In an interview with TimesLIVE, Malema characterised the unrest in KwaZulu-Natal and Gauteng as an ANC problem.

“It's a factional battle, it's a complete factional battle which has got nothing to do with us.”

He said the battle involved an incapacitated president who “bought his way” to the ANC presidency and did not enjoy the support of his organisation on the ground.

This was in relation to allegations that members of Ramaphosa's CR17 campaign used money raised to influence the outcome of the ANC's national elective congress in 2017.

Malema said the failure to address communities at local level was further confirmation that Ramaphosa never won the vote of genuine ANC members on the ground. Had he enjoyed that overwhelming majority support, ANC members in the party's lower structures would be defending him.

“The majority of the people must buy into your idea so that if anything happens, they rise themselves in your defence,” he said.

Malema criticised Ramaphosa's “ethnic mobilisation” statement, saying it was a dangerous characterisation, not sustainable and amateurish.
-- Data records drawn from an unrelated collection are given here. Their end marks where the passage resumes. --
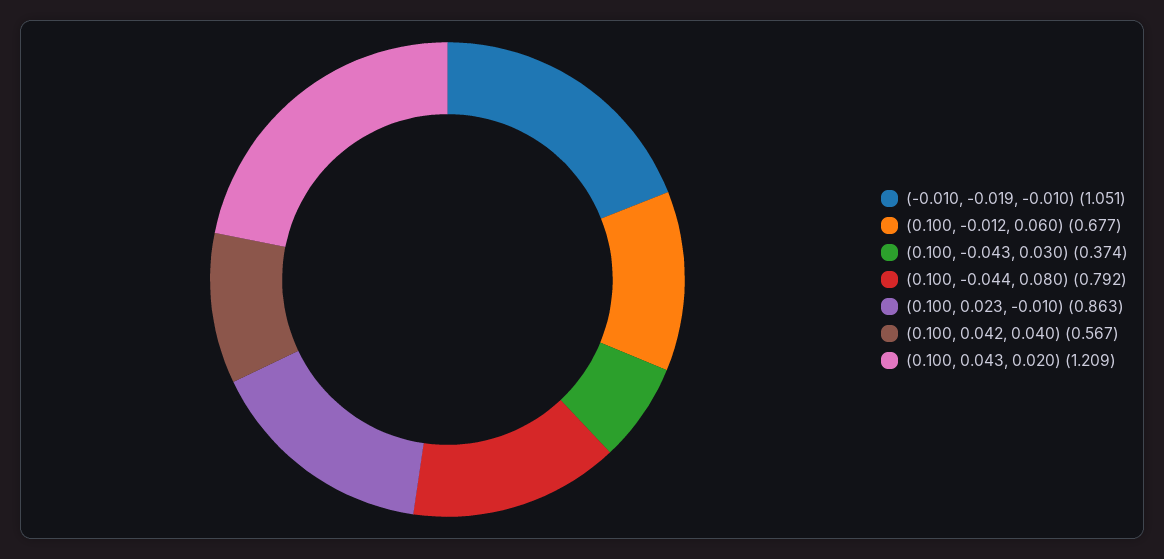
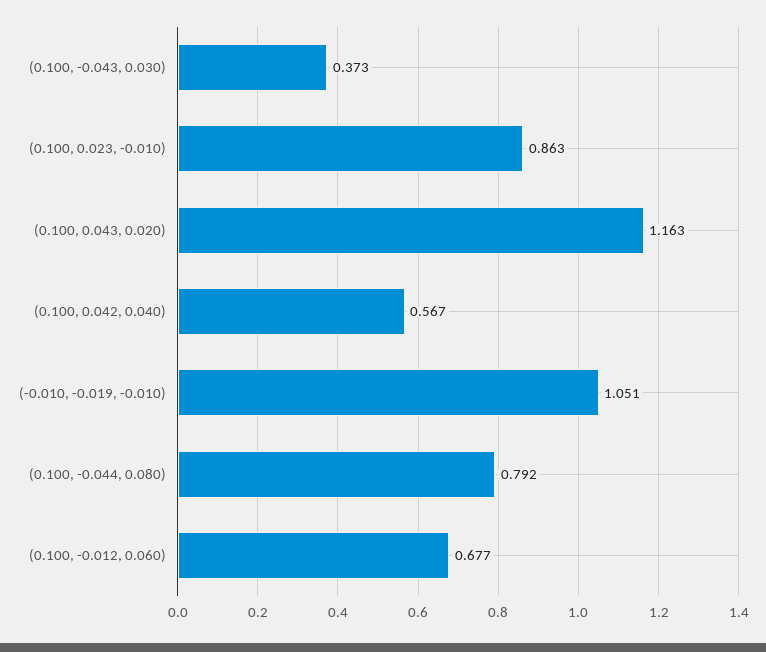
(0.100, -0.043, 0.030): 0.374 -> 0.373
(0.100, 0.043, 0.020): 1.209 -> 1.163

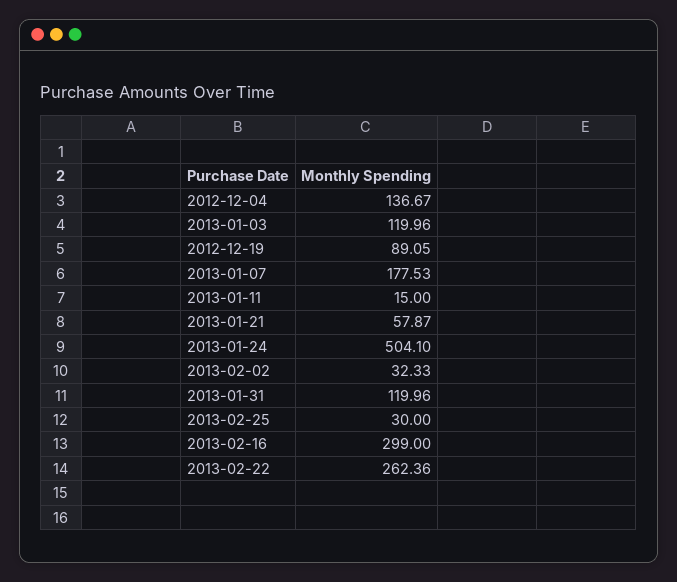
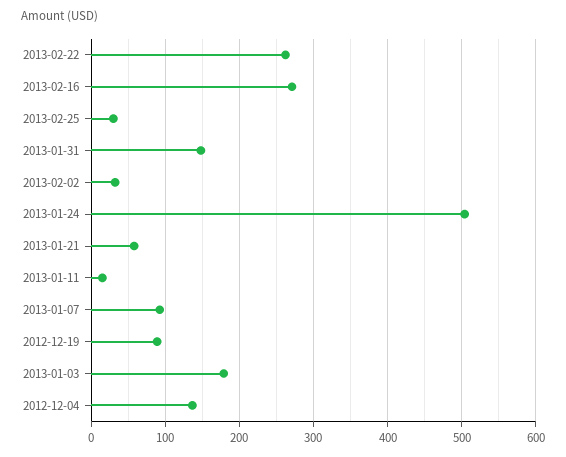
2013-01-03: 119.96 -> 180
2013-01-07: 177.53 -> 90
2013-01-31: 119.96 -> 150
2013-02-16: 299 -> 270

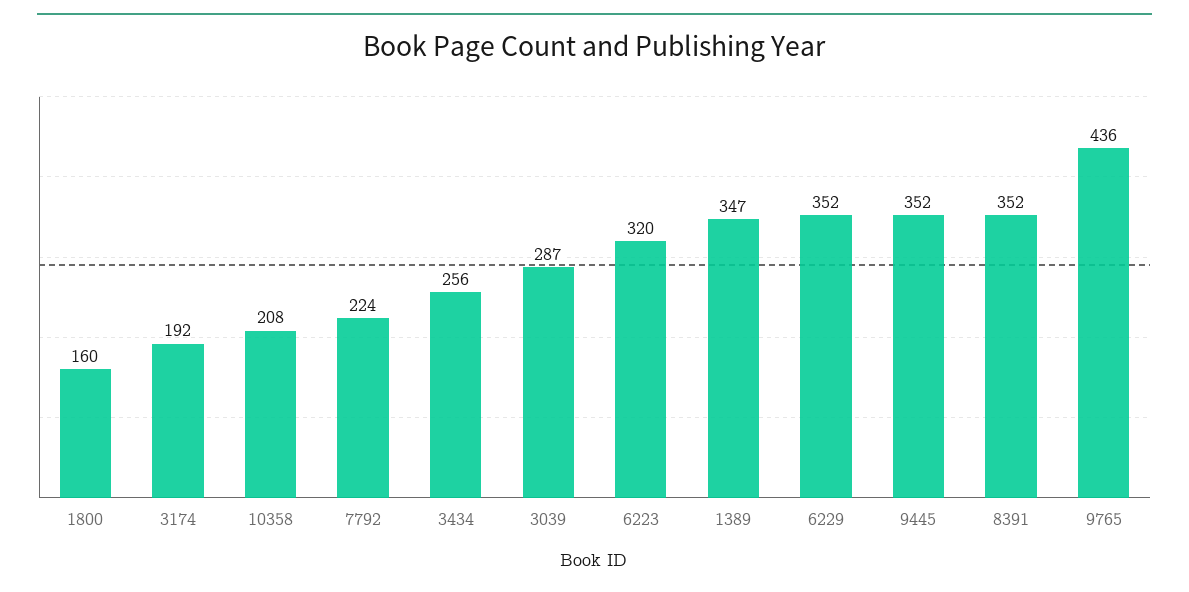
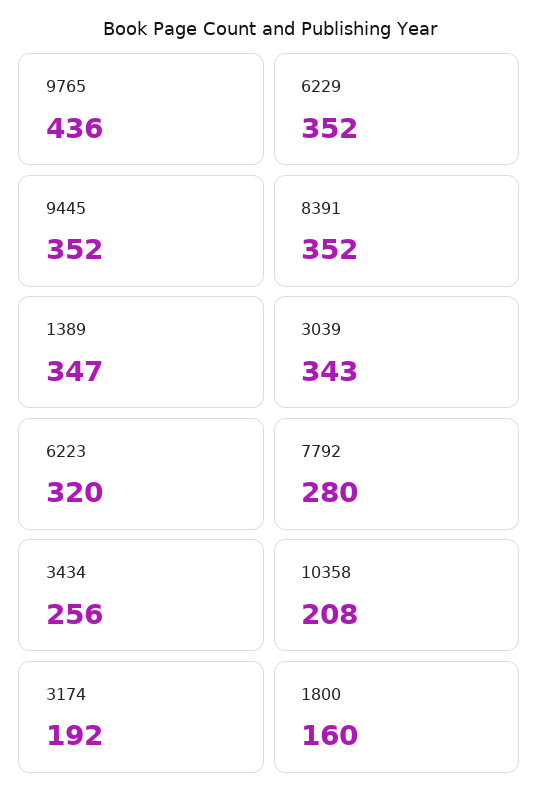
7792: 224 -> 280
3039: 287 -> 343

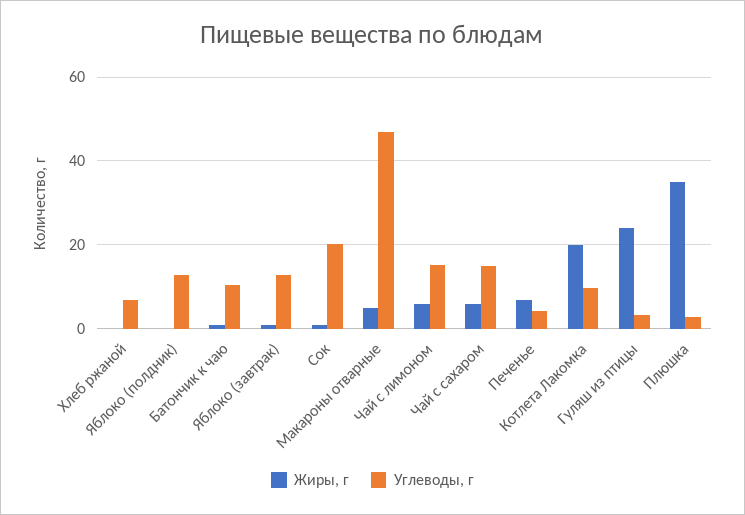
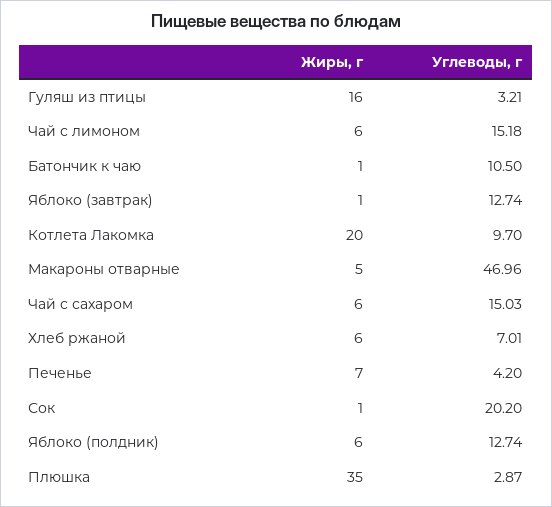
Жиры, г, Хлеб ржаной: 0 -> 6
Жиры, г, Яблоко (полдник): 0 -> 6
Жиры, г, Гуляш из птицы: 24 -> 16

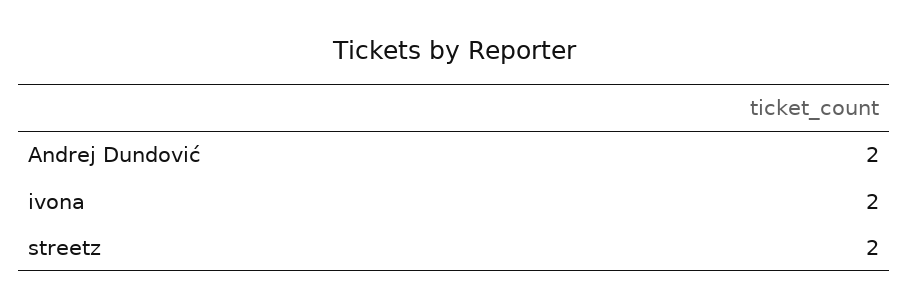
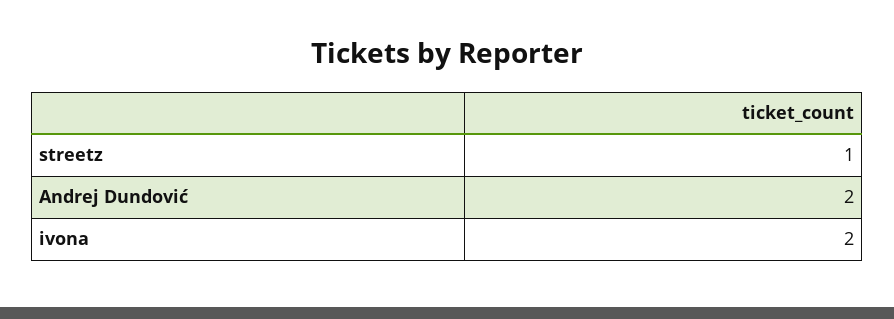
streetz: 2 -> 1

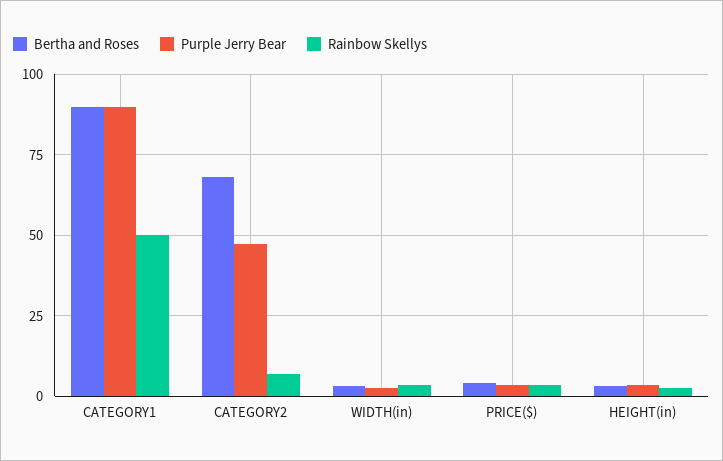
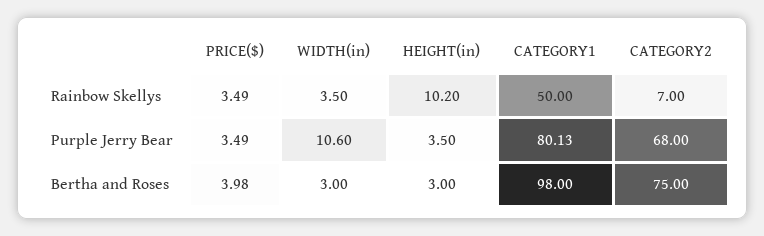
Bertha and Roses, CATEGORY1: 90 -> 98
Purple Jerry Bear, CATEGORY1: 90 -> 80.13
Bertha and Roses, CATEGORY2: 67.5 -> 75
Purple Jerry Bear, CATEGORY2: 47.5 -> 68
Purple Jerry Bear, WIDTH(in): 2.5 -> 10.6
Rainbow Skellys, HEIGHT(in): 2.5 -> 10.2

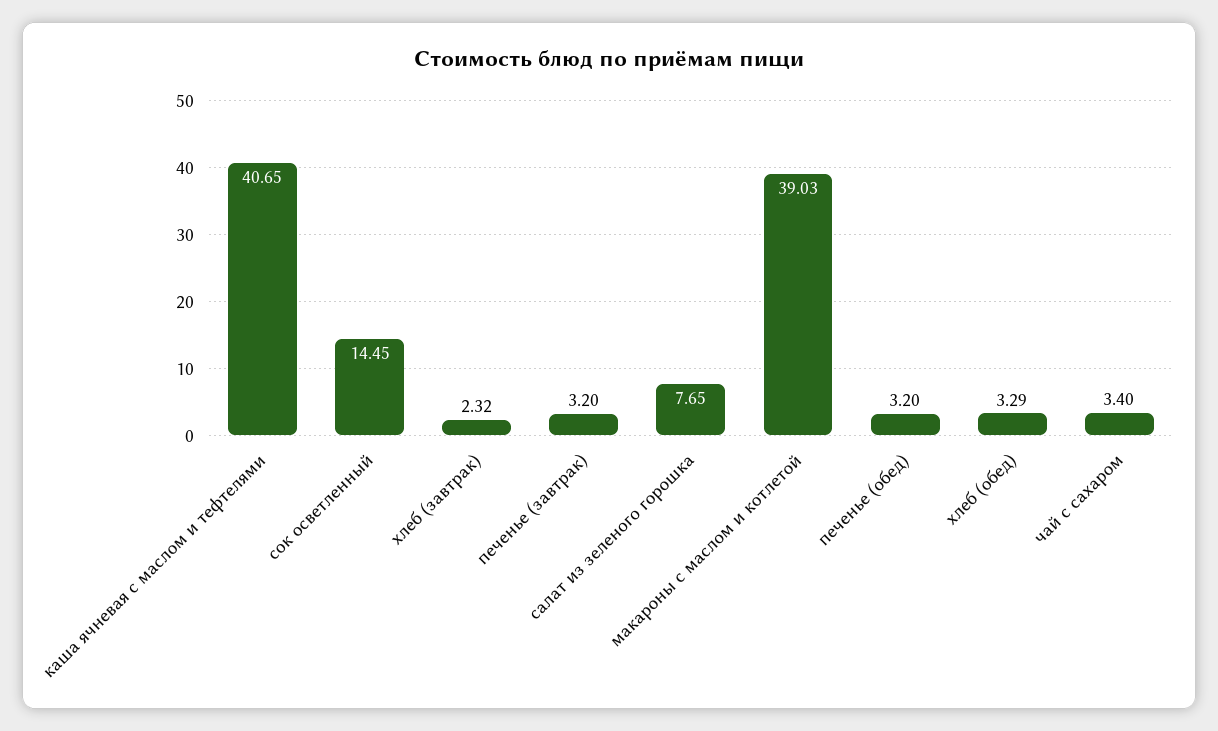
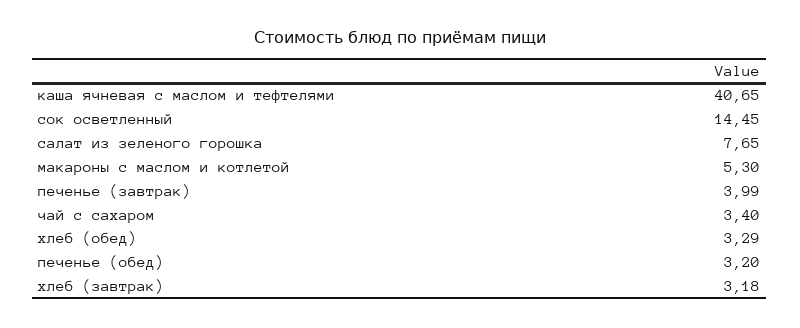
хлеб (завтрак): 2.32 -> 3.18
печенье (завтрак): 3.2 -> 3.99
макароны с маслом и котлетой: 39.03 -> 5.3

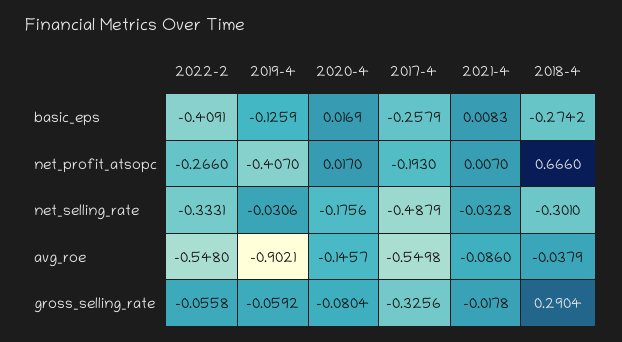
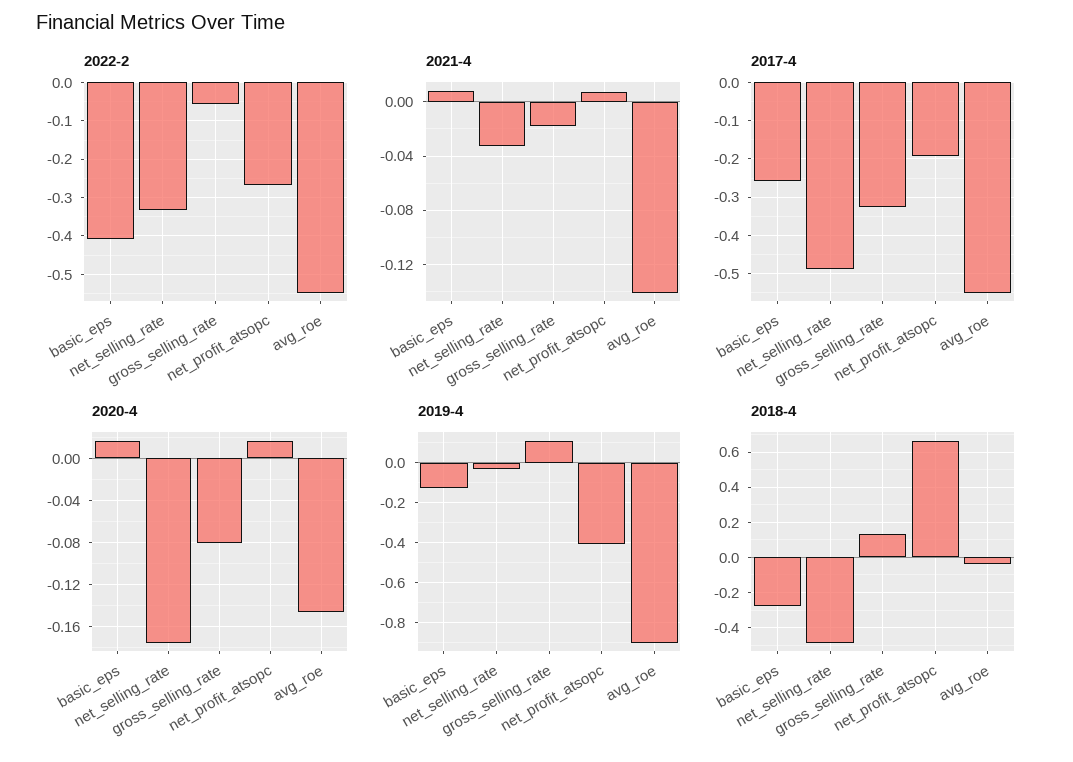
2018-4, net_selling_rate: -0.301 -> -0.5
2021-4, avg_roe: -0.086 -> -0.14
2019-4, gross_selling_rate: -0.0592 -> 0.1
2018-4, gross_selling_rate: 0.2904 -> 0.15

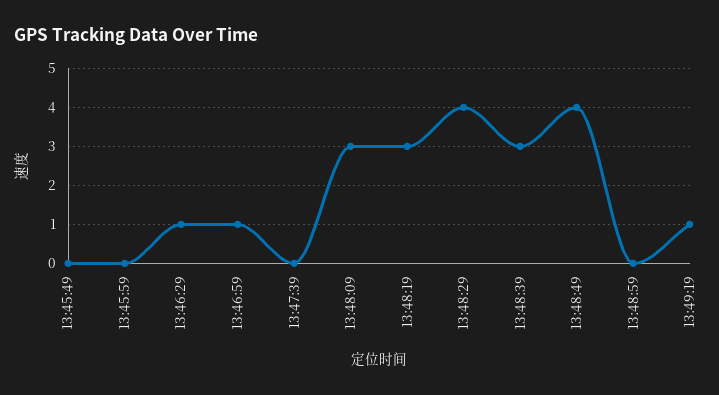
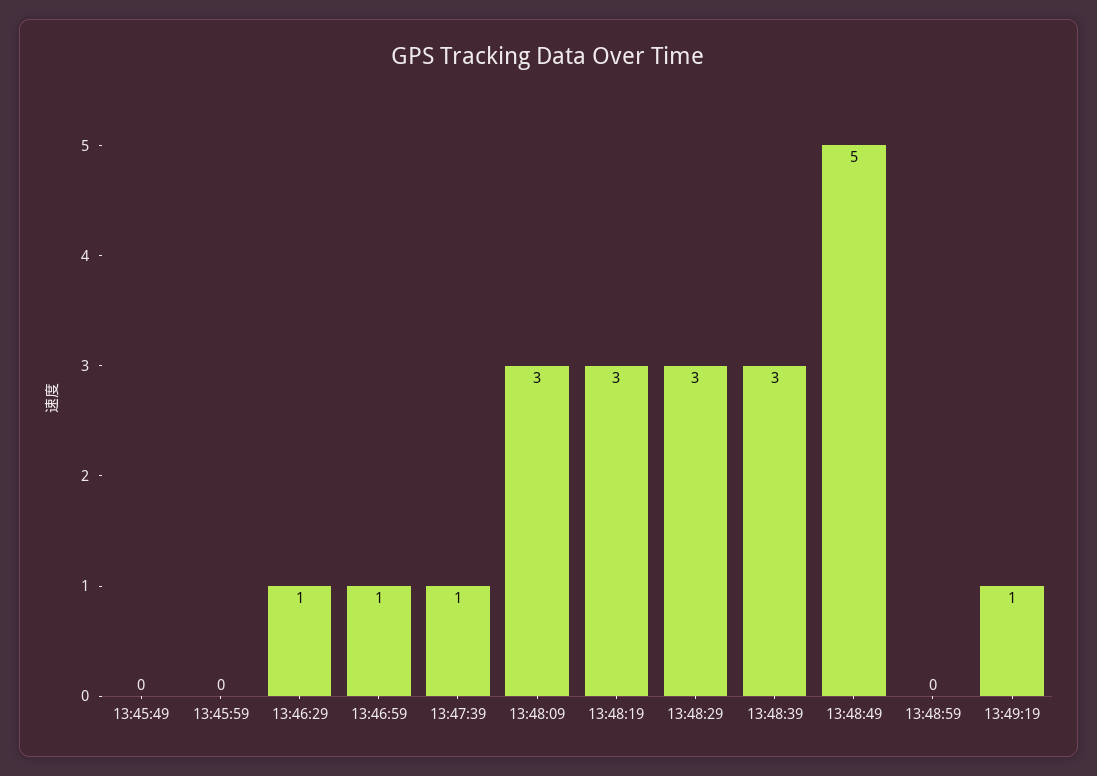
13:47:39: 0 -> 1
13:48:29: 4 -> 3
13:48:49: 4 -> 5

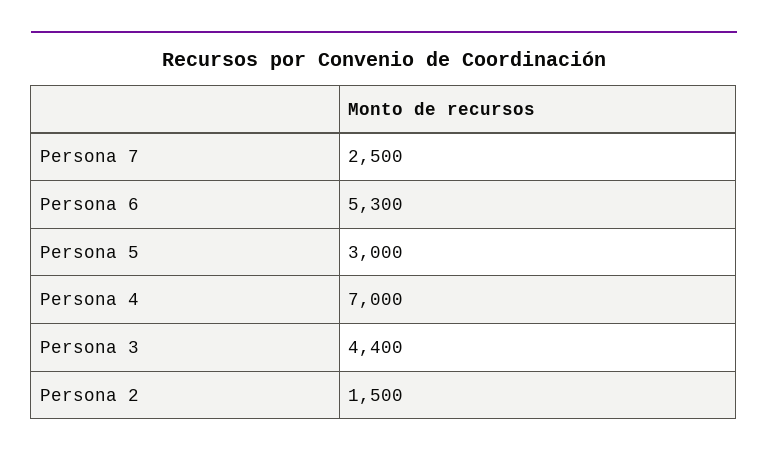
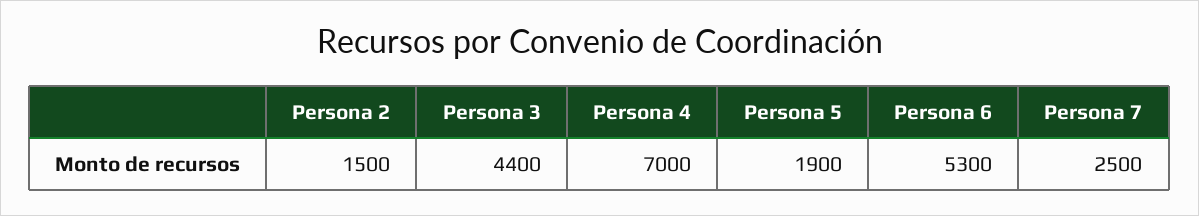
Persona 5: 3000 -> 1900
“There is no ethnic or tribal problem here. There is a Zuma problem which is an ANC problem they must find a way of dealing with internally and convince their people about the incarceration of Jacob Zuma.”

Another issue was poverty and inequality that he said the ANC government has to find solutions to, adding that they should engage people on the ground.

He criticised the deployment of the army, saying it was unacceptable to deploy soldiers instead of dealing with political issues politically.

He questioned the absence of government leadership on the ground and leaders waiting until after the deployment of soldiers before visiting affected communities.

“The ground got messed up. Those people who are looting, those people who are doing all manner of things that we don't agree with, they too do not deserve to be shot at by soldiers. It is political internal instability which politicians can deal with.

“Bheki Cele goes to Mamelodi and Alexandra after the soldiers have been there. Why is Bheki Cele not going to KwaZulu-Natal if he is really and genuinely dealing with this problem?”

Malema said he was not supporting Zuma, pointing out that he would have gone to court and joined Zuma's case if he was part of the Zuma defence.